* **WORK REQUIRED**: Give back only the lines from the one with "St. Cuthbert's" through the last line of the data, exactly as they appear.

INPUT RECORDS Block Start

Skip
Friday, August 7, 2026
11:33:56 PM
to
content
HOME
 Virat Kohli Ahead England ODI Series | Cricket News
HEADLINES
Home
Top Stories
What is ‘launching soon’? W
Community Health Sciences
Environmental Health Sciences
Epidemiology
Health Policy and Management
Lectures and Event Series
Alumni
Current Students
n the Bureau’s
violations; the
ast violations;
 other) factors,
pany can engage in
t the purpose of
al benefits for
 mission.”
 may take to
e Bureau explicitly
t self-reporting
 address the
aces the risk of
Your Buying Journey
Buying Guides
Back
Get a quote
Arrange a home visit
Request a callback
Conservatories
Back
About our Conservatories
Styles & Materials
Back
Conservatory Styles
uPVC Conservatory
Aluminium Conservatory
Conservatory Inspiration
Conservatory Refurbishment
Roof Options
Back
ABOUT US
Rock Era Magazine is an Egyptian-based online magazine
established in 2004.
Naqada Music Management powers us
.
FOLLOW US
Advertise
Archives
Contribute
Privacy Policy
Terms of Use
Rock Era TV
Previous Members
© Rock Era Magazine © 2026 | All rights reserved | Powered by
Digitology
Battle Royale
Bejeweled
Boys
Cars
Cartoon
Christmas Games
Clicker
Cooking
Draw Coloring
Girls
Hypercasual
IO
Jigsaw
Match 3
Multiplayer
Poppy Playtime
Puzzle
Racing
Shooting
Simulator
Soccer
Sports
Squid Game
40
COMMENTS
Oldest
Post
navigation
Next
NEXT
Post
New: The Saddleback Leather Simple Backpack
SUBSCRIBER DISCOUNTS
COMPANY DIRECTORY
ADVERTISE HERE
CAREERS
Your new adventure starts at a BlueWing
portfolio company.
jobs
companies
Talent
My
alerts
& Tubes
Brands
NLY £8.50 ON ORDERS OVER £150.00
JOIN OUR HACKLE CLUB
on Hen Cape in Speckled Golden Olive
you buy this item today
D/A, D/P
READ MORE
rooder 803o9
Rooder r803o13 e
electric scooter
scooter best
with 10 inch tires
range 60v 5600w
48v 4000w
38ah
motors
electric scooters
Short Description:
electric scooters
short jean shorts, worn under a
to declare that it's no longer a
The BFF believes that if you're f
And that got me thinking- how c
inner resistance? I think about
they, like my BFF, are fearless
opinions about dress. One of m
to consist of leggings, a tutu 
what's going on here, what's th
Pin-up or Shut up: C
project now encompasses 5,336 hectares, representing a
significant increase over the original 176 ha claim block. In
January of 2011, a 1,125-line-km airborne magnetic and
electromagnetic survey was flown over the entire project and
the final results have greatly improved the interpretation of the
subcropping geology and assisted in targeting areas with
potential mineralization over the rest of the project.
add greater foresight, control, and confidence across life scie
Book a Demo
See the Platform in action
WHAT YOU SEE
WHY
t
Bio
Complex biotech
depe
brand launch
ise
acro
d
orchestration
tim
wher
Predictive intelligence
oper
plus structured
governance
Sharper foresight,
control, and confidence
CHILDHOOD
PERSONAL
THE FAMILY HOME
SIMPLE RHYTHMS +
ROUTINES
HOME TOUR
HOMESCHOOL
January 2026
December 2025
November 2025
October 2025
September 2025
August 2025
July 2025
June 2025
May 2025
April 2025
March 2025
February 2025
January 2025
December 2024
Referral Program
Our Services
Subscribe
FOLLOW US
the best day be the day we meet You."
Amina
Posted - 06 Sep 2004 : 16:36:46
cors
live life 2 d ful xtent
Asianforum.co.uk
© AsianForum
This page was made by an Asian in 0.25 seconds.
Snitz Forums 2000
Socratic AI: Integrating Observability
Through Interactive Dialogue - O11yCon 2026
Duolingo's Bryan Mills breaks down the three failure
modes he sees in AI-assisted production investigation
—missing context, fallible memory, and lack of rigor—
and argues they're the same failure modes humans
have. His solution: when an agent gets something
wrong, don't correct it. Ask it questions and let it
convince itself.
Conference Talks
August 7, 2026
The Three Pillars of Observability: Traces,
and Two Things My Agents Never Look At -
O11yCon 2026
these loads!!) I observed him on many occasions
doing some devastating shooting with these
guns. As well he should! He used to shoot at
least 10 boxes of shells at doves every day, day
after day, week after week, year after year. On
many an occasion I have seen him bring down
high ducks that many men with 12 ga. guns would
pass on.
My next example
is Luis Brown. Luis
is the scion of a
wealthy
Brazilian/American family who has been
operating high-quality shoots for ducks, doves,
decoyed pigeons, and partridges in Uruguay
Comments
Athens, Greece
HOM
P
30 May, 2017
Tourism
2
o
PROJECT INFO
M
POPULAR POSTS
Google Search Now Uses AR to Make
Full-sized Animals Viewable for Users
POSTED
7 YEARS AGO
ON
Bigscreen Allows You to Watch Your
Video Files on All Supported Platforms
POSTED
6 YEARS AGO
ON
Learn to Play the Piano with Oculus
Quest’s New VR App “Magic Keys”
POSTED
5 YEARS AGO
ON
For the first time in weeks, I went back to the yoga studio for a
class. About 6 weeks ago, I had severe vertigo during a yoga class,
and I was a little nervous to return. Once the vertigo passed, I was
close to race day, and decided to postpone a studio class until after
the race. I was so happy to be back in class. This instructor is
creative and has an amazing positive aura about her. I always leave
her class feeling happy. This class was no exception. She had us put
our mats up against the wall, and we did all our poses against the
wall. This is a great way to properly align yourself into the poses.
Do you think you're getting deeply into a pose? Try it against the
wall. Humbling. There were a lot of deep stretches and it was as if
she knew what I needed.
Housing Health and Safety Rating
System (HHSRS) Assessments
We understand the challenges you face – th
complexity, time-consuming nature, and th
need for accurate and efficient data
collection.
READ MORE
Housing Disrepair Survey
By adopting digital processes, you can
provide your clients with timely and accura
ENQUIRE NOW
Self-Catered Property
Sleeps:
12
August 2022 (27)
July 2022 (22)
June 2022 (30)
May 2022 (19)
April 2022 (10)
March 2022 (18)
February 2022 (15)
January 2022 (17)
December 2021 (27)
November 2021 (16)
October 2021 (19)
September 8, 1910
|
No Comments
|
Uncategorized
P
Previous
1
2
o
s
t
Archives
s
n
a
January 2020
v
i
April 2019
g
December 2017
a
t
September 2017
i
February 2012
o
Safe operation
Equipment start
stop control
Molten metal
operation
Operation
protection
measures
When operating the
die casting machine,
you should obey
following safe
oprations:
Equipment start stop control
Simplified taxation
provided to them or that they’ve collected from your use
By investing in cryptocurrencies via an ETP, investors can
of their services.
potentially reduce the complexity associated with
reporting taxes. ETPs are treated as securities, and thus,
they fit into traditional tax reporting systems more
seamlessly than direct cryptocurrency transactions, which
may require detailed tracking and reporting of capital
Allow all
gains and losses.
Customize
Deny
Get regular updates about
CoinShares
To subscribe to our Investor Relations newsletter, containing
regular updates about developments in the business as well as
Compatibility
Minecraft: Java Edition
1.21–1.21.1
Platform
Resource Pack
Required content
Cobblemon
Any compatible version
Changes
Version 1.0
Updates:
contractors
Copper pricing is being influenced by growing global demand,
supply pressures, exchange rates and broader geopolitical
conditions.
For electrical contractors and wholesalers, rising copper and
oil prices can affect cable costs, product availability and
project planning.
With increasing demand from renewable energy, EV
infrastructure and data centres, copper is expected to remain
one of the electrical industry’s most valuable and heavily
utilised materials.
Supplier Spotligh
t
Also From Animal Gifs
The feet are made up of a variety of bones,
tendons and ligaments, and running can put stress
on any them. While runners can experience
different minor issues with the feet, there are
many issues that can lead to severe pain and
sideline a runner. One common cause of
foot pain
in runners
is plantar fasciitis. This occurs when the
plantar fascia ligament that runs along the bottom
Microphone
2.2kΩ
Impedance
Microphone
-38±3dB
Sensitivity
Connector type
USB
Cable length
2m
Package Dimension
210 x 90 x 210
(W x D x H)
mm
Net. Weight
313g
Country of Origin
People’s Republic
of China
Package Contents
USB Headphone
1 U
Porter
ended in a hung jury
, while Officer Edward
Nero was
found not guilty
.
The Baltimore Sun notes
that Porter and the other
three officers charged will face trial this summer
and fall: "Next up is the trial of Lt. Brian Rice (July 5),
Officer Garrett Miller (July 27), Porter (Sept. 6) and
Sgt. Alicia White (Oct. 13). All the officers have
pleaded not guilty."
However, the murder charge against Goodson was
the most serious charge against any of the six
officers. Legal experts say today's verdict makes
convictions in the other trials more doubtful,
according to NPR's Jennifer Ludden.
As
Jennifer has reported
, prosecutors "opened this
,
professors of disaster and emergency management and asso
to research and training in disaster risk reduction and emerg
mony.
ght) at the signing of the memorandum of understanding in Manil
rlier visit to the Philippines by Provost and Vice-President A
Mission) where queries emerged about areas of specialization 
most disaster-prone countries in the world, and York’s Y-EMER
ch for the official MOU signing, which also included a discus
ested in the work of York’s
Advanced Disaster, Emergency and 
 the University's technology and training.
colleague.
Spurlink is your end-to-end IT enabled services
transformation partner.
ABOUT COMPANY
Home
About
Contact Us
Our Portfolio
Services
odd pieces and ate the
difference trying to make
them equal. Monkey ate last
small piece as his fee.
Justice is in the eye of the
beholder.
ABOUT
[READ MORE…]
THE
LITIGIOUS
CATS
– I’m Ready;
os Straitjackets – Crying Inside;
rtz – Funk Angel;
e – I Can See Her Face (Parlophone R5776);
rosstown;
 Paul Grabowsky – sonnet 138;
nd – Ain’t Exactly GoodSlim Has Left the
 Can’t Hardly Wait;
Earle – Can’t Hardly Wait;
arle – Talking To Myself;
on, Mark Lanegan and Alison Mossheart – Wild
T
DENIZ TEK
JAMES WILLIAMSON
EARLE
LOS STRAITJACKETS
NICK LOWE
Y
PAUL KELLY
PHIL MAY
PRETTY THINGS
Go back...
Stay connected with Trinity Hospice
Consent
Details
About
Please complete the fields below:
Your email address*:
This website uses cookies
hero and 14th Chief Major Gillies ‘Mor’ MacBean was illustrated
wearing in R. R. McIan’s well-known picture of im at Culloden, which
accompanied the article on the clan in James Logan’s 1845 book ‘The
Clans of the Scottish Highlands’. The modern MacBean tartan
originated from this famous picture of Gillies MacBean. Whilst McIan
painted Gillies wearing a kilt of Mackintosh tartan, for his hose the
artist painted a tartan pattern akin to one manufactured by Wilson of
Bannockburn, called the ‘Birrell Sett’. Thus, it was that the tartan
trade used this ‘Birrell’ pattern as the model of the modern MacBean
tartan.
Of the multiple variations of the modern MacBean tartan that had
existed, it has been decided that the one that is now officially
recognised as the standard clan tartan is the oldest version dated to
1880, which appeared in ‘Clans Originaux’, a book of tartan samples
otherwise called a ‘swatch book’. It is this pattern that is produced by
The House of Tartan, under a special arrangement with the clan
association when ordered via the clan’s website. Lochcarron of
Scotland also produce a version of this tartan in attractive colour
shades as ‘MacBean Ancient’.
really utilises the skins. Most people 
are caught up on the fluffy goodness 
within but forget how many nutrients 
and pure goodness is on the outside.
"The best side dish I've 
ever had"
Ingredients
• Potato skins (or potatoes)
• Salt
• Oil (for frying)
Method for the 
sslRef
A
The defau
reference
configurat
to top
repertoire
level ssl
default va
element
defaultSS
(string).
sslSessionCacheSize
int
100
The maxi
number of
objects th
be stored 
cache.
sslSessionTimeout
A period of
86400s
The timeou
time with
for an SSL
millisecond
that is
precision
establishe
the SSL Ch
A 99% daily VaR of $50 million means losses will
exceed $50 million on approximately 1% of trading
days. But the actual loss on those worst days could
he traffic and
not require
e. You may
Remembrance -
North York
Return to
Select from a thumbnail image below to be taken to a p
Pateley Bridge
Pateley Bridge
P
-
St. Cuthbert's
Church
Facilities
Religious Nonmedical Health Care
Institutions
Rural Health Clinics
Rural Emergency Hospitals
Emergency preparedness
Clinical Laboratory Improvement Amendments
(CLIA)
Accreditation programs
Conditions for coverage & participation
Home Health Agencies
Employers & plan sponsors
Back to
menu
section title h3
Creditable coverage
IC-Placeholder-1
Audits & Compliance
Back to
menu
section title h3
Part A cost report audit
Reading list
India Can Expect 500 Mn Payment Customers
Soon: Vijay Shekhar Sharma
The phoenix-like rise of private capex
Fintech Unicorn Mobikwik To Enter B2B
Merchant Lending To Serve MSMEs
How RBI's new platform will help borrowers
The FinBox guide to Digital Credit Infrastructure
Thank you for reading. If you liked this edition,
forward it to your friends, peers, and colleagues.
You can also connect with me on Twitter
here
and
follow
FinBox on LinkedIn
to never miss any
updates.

INPUT RECORDS Block End

* **EXPECTED ANSWER**:
St. Cuthbert's
Church
Facilities
Religious Nonmedical Health Care
Institutions
Rural Health Clinics
Rural Emergency Hospitals
Emergency preparedness
Clinical Laboratory Improvement Amendments
(CLIA)
Accreditation programs
Conditions for coverage & participation
Home Health Agencies
Employers & plan sponsors
Back to
menu
section title h3
Creditable coverage
IC-Placeholder-1
Audits & Compliance
Back to
menu
section title h3
Part A cost report audit
Reading list
India Can Expect 500 Mn Payment Customers
Soon: Vijay Shekhar Sharma
The phoenix-like rise of private capex
Fintech Unicorn Mobikwik To Enter B2B
Merchant Lending To Serve MSMEs
How RBI's new platform will help borrowers
The FinBox guide to Digital Credit Infrastructure
Thank you for reading. If you liked this edition,
forward it to your friends, peers, and colleagues.
You can also connect with me on Twitter
here
and
follow
FinBox on LinkedIn
to never miss any
updates.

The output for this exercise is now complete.